*** MATERIAL TO PROCESS Section Begins ***

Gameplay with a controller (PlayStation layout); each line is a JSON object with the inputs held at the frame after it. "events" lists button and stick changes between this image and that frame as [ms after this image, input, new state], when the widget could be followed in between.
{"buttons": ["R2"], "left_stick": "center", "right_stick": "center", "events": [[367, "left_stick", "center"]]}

*** MATERIAL TO PROCESS Section Ends ***
*** MATERIAL TO PROCESS Section Begins ***

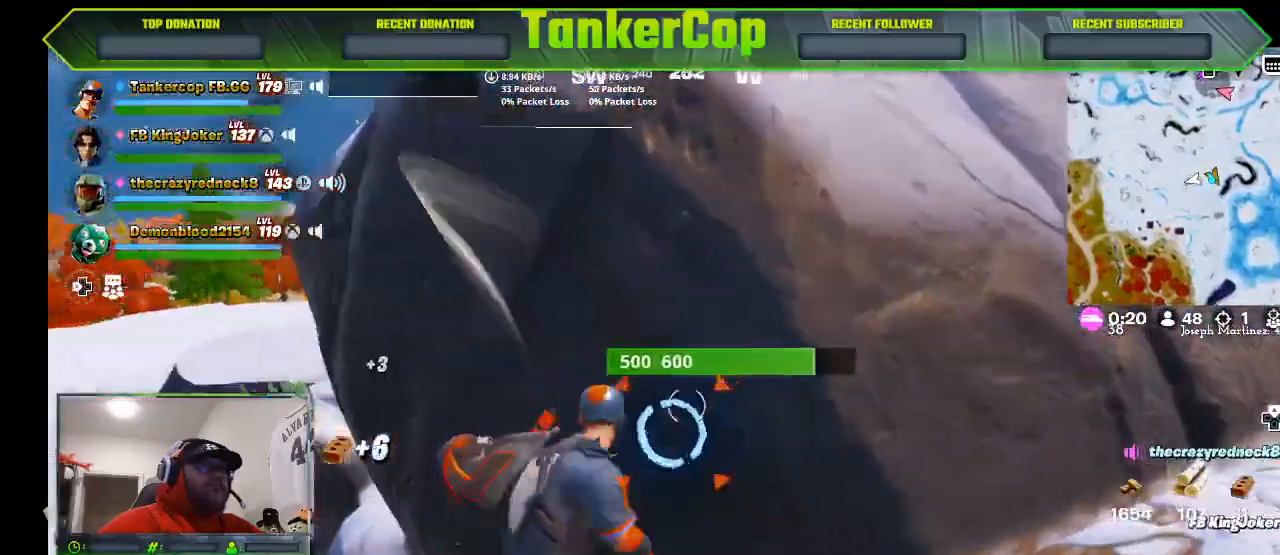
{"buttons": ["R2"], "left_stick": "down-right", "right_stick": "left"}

*** MATERIAL TO PROCESS Section Ends ***
*** MATERIAL TO PROCESS Section Begins ***

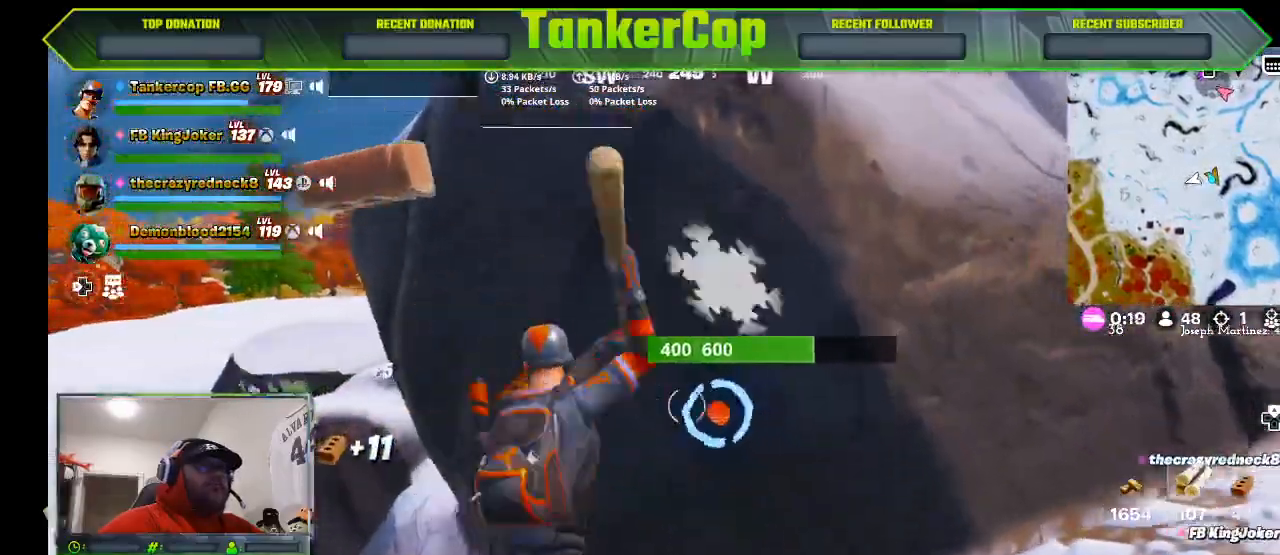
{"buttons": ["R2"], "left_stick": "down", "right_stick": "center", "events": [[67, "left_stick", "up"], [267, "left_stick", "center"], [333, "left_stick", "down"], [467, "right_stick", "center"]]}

*** MATERIAL TO PROCESS Section Ends ***

Every line that holds the string "center" must be copied from the records above.

{"buttons": ["R2"], "left_stick": "center", "right_stick": "center", "events": [[367, "left_stick", "center"]]}
{"buttons": ["R2"], "left_stick": "down", "right_stick": "center", "events": [[67, "left_stick", "up"], [267, "left_stick", "center"], [333, "left_stick", "down"], [467, "right_stick", "center"]]}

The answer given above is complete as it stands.